# Nero problem: Could not perform start of Disc-at-once



## soopasta (Aug 31, 2007)

Hello peeps 

I searched and did find similar problems, but not the same 

In short - when I try to burn a DVD disc with Nero 7 on _NEC DVD_RW ND-1300A, the burning process ends as soon as it starts showing an error _(log is attached)_ *"Could not perform start of Disc-at-once"*.

I thought reinstalling Windows would solve the problem, but it didn't 
I don't have the option to burn the disc in _"Track-at-once"_ mode, which is kind of weird, only "Disc-at-once"... 
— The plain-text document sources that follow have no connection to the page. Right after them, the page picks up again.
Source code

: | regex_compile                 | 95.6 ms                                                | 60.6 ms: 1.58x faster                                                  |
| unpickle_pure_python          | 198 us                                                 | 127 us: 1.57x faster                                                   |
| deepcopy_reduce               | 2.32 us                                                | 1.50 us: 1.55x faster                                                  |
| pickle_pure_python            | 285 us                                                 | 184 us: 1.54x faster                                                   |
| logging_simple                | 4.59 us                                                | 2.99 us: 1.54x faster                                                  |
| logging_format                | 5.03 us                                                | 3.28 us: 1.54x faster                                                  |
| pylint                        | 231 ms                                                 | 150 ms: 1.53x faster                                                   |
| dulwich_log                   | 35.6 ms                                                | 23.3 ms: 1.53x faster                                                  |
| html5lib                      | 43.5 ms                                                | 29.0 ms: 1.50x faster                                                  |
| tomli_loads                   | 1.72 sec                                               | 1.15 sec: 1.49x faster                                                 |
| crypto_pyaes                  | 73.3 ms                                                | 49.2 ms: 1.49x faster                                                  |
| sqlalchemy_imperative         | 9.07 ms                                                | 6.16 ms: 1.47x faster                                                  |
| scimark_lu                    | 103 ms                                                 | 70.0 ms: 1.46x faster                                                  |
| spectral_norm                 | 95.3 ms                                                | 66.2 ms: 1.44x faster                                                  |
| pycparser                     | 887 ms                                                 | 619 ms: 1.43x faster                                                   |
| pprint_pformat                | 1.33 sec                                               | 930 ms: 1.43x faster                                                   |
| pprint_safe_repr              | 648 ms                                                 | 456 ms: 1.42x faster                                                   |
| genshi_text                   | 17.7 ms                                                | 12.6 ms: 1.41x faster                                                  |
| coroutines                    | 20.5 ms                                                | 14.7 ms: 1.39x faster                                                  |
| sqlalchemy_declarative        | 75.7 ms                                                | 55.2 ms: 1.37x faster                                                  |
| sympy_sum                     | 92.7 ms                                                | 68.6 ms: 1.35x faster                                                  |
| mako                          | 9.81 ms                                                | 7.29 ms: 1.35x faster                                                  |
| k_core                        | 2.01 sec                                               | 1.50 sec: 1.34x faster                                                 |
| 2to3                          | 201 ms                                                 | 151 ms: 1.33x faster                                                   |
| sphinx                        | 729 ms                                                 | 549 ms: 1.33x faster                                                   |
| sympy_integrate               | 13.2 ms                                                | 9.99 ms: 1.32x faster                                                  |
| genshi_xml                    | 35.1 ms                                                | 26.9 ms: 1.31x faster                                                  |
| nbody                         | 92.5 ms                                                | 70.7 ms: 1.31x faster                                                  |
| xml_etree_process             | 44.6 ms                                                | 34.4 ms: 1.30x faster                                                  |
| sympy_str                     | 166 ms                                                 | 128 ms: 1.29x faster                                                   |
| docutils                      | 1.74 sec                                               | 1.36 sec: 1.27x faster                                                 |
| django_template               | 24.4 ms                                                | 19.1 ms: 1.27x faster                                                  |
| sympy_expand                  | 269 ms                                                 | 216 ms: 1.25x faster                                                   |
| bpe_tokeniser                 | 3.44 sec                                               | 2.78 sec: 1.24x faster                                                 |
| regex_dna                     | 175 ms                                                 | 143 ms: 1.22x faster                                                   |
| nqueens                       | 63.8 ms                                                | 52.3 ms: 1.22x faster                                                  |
I don't know what to write any more, so if you need some more detailed info, please ask 

Thanks in advance


----------



## mcc99 (Aug 30, 2007)

Admittedly I haven't had Nero 7 for long but so far, Burn-at-once has not worked for me either. I am suspecting it may be a DVD drive issue-- mine is about 4 years old. Maybe that feture only works with more recent drives.


----------



## soopasta (Aug 31, 2007)

I tried installing Nero 6, and I have the same problem 
I read somewhere that the issue might be connected with the DVD medim - for example - I'm using a TraxData DVD which can be burned @ 16x, and I read somewhere that I should use mediums which adre made for slower DVD burners... is this true? :/

I'll try it later on this week and I'll tell u


----------